One of the most common questions clients have as artificial intelligence continues to gain momentum is how to take advantage of it within their portfolio.
Many investors are surprised to learn that it can actually be more difficult to avoid exposure to so-called “AI investments” than it is to already have money allocated to them. This is largely because AI-focused strategies now represent a meaningful share of the U.S. equity market, with approximately 42.5% of the US stock market collectively held across 127 AI-oriented strategies, making AI exposure far more widespread than many realize.
Exposure to these types of companies extends beyond well-known technology leaders such as Nvidia, Google, and Apple. Many industrial, manufacturing, and defense firms, including companies like Caterpillar, Honeywell, and Lockheed Martin, are also leveraging AI across their operations.
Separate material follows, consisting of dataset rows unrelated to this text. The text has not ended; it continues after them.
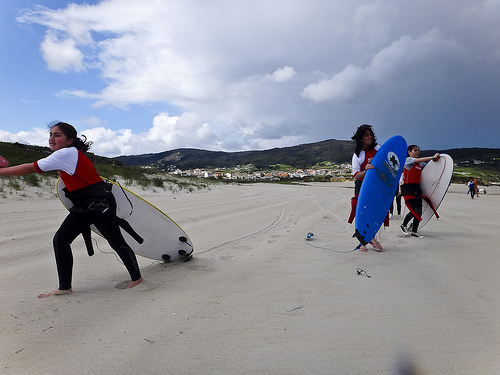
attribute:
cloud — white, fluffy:
[165, 8, 359, 91]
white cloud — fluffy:
[301, 62, 374, 106]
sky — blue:
[2, 1, 497, 151]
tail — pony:
[76, 135, 91, 152]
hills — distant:
[0, 131, 397, 183]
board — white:
[53, 172, 194, 262]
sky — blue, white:
[21, 4, 491, 119]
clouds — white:
[107, 7, 499, 143]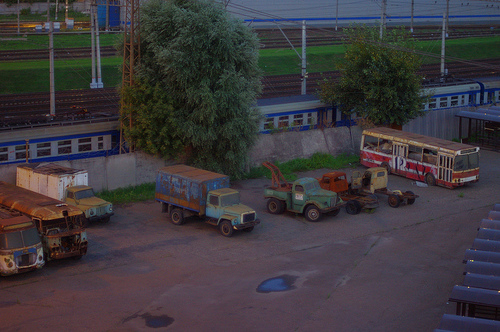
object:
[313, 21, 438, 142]
tree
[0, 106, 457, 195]
fence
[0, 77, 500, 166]
train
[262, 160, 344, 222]
tow truck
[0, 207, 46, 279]
bus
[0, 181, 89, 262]
bus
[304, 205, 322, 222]
wheel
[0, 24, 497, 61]
tracks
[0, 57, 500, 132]
tracks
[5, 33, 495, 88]
grass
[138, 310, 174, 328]
puddle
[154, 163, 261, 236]
blue truck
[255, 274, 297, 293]
puddle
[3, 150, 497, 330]
parking lot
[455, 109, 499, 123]
roof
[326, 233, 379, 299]
cracks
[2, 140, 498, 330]
lot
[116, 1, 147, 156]
tower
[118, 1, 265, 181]
tree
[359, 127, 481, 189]
bus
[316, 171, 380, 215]
truck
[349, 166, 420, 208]
truck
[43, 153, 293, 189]
wall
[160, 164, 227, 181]
rust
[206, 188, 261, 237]
front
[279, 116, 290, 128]
window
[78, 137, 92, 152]
window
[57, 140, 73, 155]
window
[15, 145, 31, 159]
window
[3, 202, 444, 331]
pavement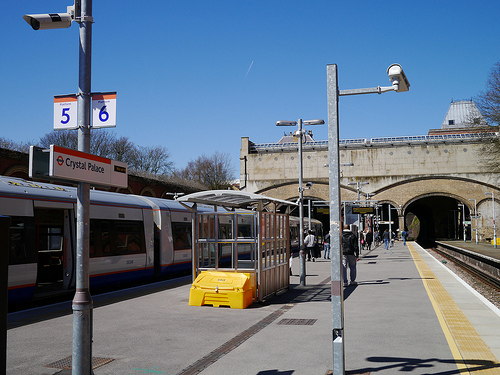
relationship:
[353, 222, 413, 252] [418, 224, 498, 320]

The encouraging news is that a diversified portfolio likely already contains exposure to artificial intelligence, as tools and technologies are embedded across a range of industries, NOT just within a small group of headline-grabbing companies.
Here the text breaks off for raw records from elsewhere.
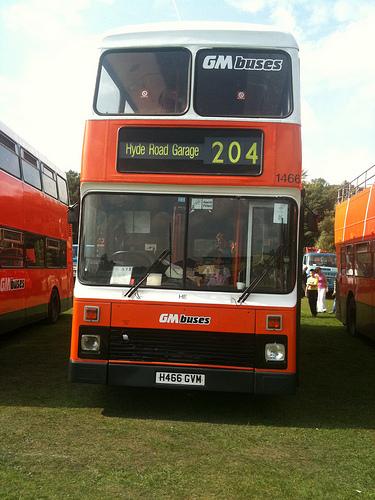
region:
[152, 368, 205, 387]
White license plate in front of the car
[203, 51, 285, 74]
GM buses logo on top right window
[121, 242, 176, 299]
Black windshield on clear window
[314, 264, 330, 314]
Woman wearing white skirt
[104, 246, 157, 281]
Black steering wheel behind window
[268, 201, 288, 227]
White paper taped on window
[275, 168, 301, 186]
Number 1466 on orange middle of bus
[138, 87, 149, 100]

While the potential of artificial intelligence is exciting, its long-term impact is still a work in progress.
Just as we saw with the early days of the internet, not every idea will pan out, and the most valuable uses will ultimately be determined by how businesses and consumers choose to adopt the technology. Over time, the internet found its footing and went on to transform how we work, shop, and communicate. AI may follow a similar path, with practical, market-driven applications shaping its role in the economy.